Fontain v. RavenelAnnotate this Case
58 U.S. 369 (1854)
U.S. Supreme Court
Fontain v. Ravenel, 58 U.S. 17 How. 369 369 (1854)
Fontain v. Ravenel
58 U.S. (17 How.) 369
A resident in Pennsylvania made his will in 1829, giving annuities to his wife and others and directing that his executors, or the survivor of them, after the decease of his wife, should provide for the annuitants then living and dispose of the residue of his property for the use of such charitable institutions in Pennsylvania and South Carolina as they or he may deem most beneficial to mankind.
His wife and three other persons were appointed executors.
The three other persons all died during the lifetime of the wife. No appointment of the charity was made or attempted to be made during the lifetime of the executors.

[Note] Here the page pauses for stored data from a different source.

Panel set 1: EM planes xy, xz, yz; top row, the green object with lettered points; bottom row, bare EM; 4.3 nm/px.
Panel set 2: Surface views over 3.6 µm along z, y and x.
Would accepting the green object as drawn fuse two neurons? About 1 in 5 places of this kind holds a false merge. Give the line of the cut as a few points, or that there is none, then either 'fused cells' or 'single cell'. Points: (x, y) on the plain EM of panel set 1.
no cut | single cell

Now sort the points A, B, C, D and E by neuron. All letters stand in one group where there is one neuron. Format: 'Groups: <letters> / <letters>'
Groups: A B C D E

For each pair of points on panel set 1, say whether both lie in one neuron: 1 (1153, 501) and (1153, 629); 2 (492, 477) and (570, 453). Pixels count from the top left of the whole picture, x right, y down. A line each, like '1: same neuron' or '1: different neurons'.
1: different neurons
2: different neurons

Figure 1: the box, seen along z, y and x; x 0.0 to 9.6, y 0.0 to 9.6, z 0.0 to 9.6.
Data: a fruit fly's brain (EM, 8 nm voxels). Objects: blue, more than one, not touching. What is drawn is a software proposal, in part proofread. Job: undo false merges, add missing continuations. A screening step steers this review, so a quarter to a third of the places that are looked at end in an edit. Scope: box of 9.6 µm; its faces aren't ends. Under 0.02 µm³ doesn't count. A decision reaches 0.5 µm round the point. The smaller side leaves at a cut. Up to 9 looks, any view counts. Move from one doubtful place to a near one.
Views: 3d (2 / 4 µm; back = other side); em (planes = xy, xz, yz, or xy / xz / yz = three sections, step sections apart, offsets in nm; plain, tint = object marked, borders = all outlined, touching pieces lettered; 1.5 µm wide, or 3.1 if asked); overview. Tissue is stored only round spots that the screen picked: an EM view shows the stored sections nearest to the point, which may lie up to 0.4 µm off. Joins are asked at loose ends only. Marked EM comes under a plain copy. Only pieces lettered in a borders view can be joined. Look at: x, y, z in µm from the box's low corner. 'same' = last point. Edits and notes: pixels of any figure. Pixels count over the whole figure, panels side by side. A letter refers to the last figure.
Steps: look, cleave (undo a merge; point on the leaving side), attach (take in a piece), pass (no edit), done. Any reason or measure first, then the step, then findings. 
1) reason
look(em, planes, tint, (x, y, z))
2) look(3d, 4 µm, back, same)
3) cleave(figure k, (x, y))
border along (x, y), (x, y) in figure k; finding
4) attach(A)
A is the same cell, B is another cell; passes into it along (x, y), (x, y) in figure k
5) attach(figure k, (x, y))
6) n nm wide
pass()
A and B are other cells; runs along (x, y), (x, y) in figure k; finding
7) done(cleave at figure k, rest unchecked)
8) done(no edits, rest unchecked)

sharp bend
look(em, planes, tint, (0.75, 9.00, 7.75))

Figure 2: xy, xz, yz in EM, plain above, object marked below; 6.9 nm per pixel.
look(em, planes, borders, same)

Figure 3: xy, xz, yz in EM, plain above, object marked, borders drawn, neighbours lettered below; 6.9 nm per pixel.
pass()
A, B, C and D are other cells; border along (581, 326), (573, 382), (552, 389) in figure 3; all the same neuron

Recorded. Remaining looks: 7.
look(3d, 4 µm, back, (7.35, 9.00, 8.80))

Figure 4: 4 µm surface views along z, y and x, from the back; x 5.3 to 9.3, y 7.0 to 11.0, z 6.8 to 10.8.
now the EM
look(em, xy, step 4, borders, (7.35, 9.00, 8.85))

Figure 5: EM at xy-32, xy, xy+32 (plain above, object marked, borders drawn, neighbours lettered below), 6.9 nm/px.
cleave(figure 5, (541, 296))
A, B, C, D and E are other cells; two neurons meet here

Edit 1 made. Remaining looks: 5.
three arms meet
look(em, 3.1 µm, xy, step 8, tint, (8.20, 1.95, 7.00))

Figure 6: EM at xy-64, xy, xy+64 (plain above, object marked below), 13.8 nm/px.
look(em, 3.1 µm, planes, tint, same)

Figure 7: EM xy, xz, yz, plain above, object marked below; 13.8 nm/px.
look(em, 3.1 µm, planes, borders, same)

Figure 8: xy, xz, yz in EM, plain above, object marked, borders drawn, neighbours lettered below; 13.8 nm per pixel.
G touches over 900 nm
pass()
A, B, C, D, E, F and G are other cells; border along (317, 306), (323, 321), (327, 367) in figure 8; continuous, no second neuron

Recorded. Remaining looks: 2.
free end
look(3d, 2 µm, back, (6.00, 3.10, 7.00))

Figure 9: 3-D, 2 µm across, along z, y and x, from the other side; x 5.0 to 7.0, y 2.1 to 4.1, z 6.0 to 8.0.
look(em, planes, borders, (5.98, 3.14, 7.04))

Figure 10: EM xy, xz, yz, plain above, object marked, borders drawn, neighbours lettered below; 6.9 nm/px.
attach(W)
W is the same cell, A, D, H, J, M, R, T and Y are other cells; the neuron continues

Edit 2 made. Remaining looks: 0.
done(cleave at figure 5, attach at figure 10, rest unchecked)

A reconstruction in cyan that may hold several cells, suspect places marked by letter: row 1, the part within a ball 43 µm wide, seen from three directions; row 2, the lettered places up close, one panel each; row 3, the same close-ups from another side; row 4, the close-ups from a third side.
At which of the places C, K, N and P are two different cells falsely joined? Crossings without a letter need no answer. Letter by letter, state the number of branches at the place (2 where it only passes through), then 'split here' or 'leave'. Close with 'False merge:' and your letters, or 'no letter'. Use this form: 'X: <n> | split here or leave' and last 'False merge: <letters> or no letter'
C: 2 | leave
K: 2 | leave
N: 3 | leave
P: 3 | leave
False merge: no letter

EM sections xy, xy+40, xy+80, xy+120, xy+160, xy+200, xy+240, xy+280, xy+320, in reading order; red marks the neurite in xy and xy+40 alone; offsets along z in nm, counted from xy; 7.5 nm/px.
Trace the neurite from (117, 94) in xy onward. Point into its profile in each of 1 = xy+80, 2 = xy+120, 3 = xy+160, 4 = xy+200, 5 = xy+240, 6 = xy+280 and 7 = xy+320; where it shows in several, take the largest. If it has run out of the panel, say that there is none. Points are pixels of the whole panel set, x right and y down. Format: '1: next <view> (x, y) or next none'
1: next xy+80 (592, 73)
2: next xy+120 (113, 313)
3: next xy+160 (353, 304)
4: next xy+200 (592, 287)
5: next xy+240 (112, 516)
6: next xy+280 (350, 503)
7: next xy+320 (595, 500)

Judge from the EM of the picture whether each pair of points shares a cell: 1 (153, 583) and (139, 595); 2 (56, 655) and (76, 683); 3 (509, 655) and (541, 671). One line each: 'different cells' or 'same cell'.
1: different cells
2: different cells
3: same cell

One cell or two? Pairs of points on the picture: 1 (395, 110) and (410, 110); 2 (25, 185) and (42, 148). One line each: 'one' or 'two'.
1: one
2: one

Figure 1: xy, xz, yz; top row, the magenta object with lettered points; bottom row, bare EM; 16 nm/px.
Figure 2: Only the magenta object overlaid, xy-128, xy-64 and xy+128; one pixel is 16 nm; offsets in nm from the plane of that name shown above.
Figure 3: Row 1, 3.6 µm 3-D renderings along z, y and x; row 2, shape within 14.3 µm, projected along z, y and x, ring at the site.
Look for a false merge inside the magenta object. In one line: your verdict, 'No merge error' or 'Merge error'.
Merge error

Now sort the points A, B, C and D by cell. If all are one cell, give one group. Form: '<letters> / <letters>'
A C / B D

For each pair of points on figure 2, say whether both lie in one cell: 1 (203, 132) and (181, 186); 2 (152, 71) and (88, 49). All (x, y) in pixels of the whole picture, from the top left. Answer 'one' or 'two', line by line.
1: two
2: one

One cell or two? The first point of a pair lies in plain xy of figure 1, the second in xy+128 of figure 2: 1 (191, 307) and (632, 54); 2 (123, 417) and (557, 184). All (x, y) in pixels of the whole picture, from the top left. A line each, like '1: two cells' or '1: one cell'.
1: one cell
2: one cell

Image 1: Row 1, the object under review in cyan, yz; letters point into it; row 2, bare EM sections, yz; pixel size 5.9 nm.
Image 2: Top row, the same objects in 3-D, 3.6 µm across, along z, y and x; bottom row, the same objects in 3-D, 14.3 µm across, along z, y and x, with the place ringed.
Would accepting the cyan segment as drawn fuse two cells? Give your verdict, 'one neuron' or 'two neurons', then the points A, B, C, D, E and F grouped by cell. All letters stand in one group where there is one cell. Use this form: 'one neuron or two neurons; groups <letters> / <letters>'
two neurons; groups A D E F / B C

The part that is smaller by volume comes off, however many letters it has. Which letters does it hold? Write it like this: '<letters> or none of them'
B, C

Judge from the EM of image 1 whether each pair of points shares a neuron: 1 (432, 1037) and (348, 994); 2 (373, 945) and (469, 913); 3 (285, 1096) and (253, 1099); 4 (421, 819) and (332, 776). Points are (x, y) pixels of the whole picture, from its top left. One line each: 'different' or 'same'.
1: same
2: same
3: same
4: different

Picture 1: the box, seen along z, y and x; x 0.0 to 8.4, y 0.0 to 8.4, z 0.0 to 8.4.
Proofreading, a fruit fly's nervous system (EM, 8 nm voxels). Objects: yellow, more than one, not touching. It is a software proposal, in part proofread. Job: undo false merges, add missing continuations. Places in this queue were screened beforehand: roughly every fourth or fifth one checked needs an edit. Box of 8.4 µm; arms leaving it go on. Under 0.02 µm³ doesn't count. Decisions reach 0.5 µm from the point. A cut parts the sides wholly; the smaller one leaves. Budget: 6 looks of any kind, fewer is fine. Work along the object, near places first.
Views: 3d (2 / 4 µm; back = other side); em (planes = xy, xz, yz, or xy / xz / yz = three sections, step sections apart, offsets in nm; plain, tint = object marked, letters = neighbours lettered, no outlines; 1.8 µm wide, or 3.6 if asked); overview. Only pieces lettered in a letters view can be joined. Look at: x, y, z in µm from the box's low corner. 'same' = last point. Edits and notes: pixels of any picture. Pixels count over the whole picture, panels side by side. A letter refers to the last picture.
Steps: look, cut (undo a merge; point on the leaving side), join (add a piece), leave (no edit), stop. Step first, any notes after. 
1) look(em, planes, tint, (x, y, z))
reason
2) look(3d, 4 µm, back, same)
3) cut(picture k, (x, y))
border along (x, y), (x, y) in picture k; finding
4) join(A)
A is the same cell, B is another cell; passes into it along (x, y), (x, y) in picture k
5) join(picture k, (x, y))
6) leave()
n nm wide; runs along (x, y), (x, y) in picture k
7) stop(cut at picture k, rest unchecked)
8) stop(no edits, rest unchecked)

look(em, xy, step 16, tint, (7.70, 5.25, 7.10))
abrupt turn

The charity cannot now be carried out.
The executors were vested with a mere power of appointment, without having any special trust attached to it. In England, the case could only be reached by the prerogative power of the Crown acting through the sign-manual of the King.
The English and American cases upon this subject examined.
This was a bill filed by Fontain, as administrator de bonis non cum testamento annexo of Frederick Kohne, deceased, against Ravenel, one of the executors of Mrs. Kohne, the widow of the deceased Frederick. The object of the bill was to recover from the defendant certain sums of money which came into the hands of the widow, as executrix of her husband, for the purpose of applying them to some charitable bequests made in the will of Frederick Kohne. These are stated, as well as the other circumstances of the case, in the opinion of the Court, and need not be repeated.
The circuit court dismissed the bill, and the complainant appealed to this Court.